Emerson xinga o juiz e pega seis jogos. Era para tanto?

Antero Greco

14 de setembro de 2012 | 20h35

O sujeito quando decide ser juiz de futebol tem de botar na cabeça a primeira lição: vai ser xingado de tudo quanto é nome, tenha ou não desempenho impecável. Raramente um árbitro agrada, pois a polêmica, a divergência, a provocação formam a base do futebol. No mínimo, o torcedor vai rasgar o verbo pra cima dele só pra desopilar o fígado. É assim, é da vida.

Mas, como vivemos tempos de politicamente correto até para dar bom dia ou pedir licença, agora qualquer atitude de jogador vira motivo para processo nos tribunais esportivos, quiçá na Justiça Comum. O que mais se vê em campo é juiz dar cartão amarelo para o boleiro que o “desrespeitou” do que punir um atleta que desça a ripa no adversário.
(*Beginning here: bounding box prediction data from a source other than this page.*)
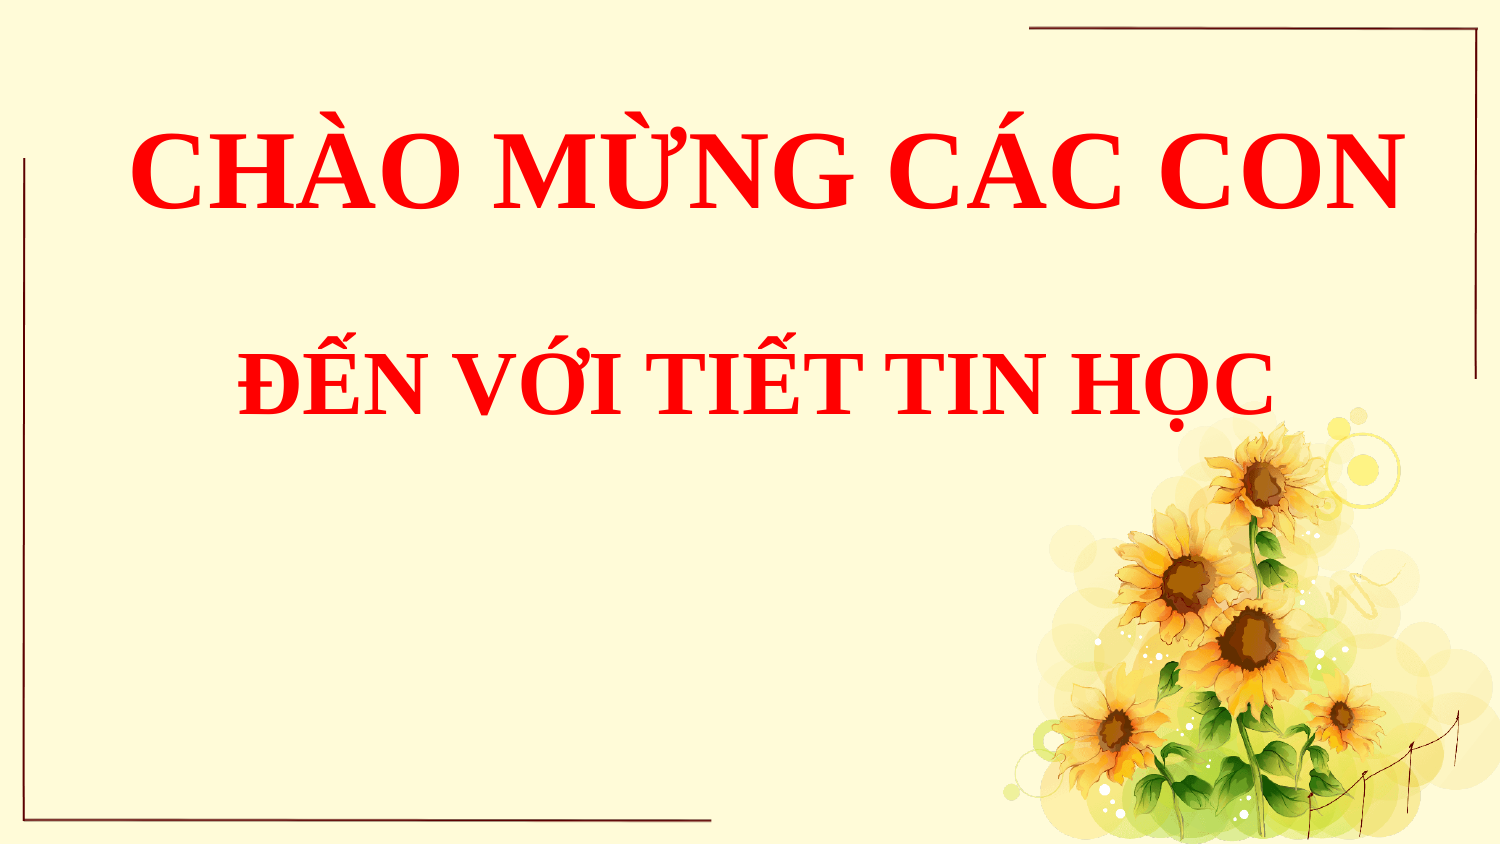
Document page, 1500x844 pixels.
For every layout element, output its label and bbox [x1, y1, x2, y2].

picture [0, 0, 1500, 844]
text_box [3, 7, 1494, 836]
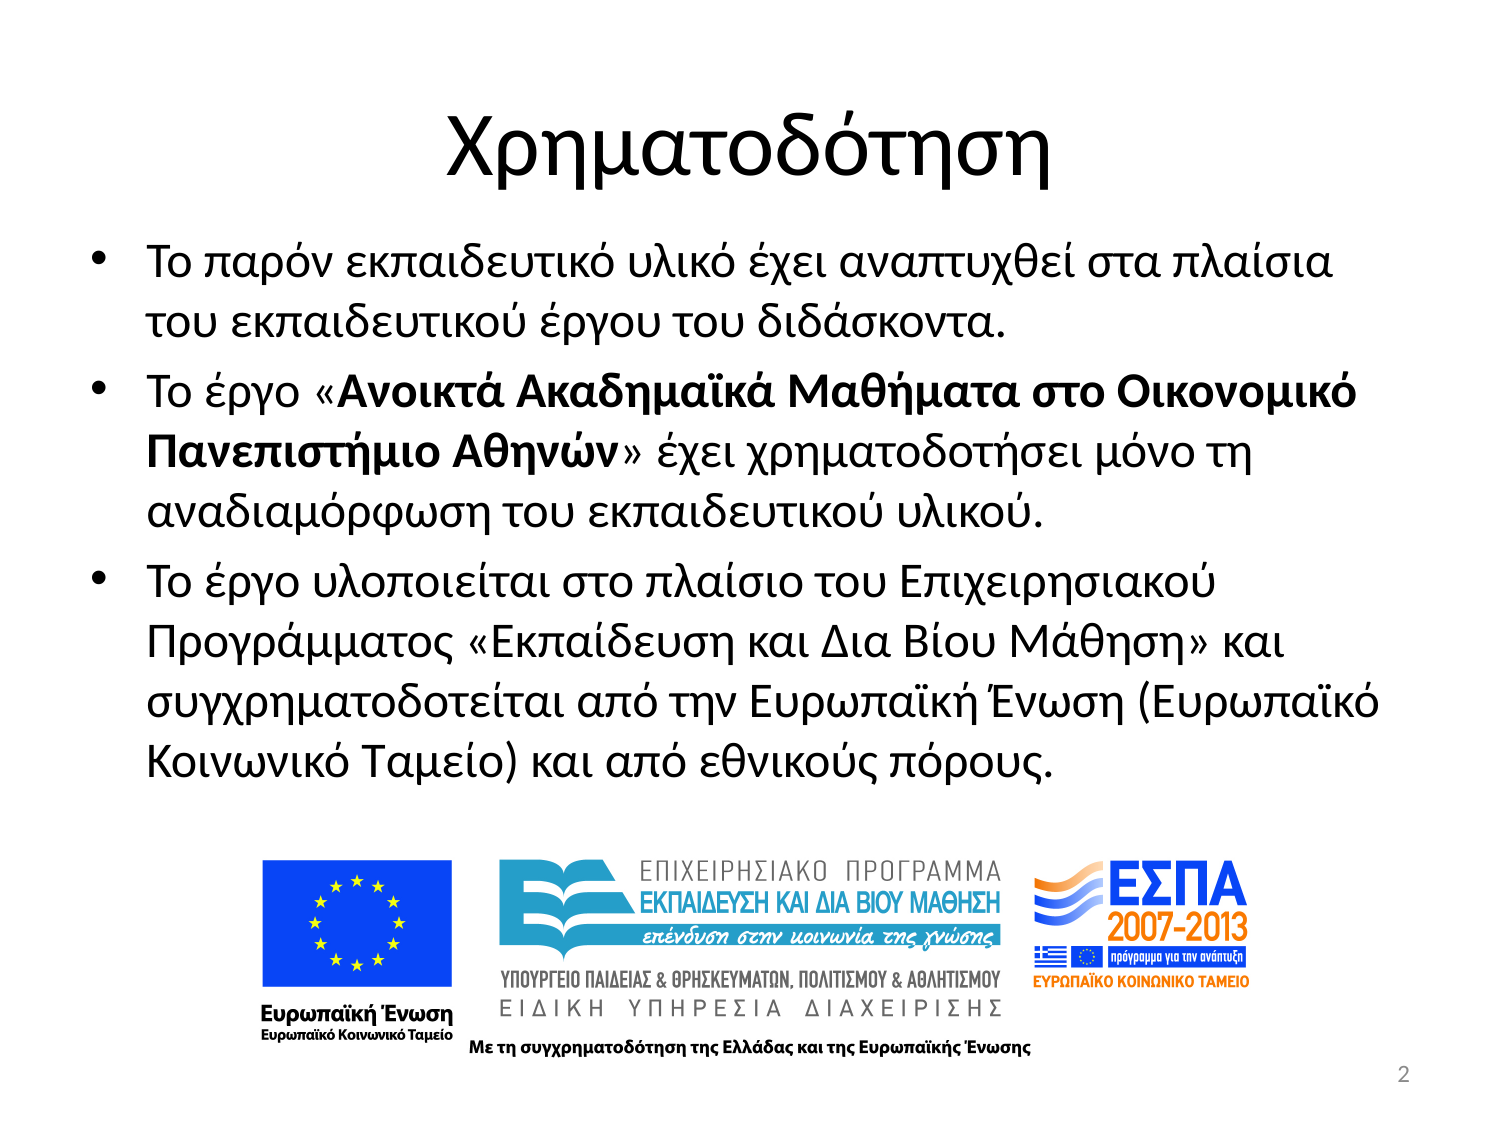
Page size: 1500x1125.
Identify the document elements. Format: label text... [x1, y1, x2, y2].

list Το παρόν εκπαιδευτικό υλικό έχει αναπτυχθεί στα πλαίσια του εκπαιδευτικού έργου του διδάσκοντα. Το έργο «Ανοικτά Ακαδημαϊκά Μαθήματα στο Οικονομικό Πανεπιστήμιο Αθηνών» έχει χρηματοδοτήσει μόνο τη αναδιαμόρφωση του εκπαιδευτικού υλικού. Το έργο υλοποιείται στο πλαίσιο του Επιχειρησιακού Προγράμματος «Εκπαίδευση και Δια Βίου Μάθηση» και συγχρηματοδοτείται από την Ευρωπαϊκή Ένωση (Ευρωπαϊκό Κοινωνικό Ταμείο) και από εθνικούς πόρους. [75, 219, 1425, 963]
picture [218, 828, 1282, 1083]
slide_number 2 [1074, 1042, 1425, 1103]
title Χρηματοδότηση [75, 45, 1425, 219]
E suas senhorias, em geral, contam com o apoio de ex-colegas que agora empunham microfone. O que não falta é antigo juiz dizendo que tem de aplicar amarelo, “para não perder o controle do jogo”. Como se os homens de preto fossem o centro do espetáculo. Pode conferir, isso acontece a todo momento, em rede nacional.

Agora vem do tribunal esportivo demonstração de como os melindres desembocam em absurdos. Emerson Sheik foi suspenso por seis rodadas porque, ao ser expulso em recente jogo do Corinthians com o Atlético-MG, mandou uns palavrões para Péricles Bassols enquanto enrolava pra sair de campo. Falou as coisas de sempre, mais velhas do que o próprio futebol.

O nome foi parar na súmula, o STJD reuniu-se nesta sexta-feira, ouviu a argumentação da acusação e chegou à conclusão de que o atacante deveria pegar esse gancho e ainda pagar multa de R$ 20 mil. Assim, se dá uma lição em todos os que se atreverem a abusar do linguajar quando se referirem à autoridade máxima no gramado.

Ninguém gosta de ser xingado – eu não, você também, o juiz tampouco. Nem acho o Sheik um exemplo de cavalheiro. Ao contrário, ele é matreiro. Mas, caramba, o tratamento entre árbitros e jogadores historicamente não prima pela cortesia. Pergunte a ex-árbitros e a quem vive no meio como são comuns os diálogos ríspidos, a troca de palavras pesadas, as ofensas, que na maioria são da boca pra fora.

Exceto em casos extremamente graves, ninguém leva isso adiante. Nem os tribunais. No máximo, são aplicadas advertências, multas simbólicas, um jogo de suspensão e olhe lá. Mas seis?! Um exagero. O espanto aumenta na medida em que casos semelhantes a esse muitas vezes ficam só nas reprimendas brandas que citei acima. Por que teve de ser diferente com Emerson?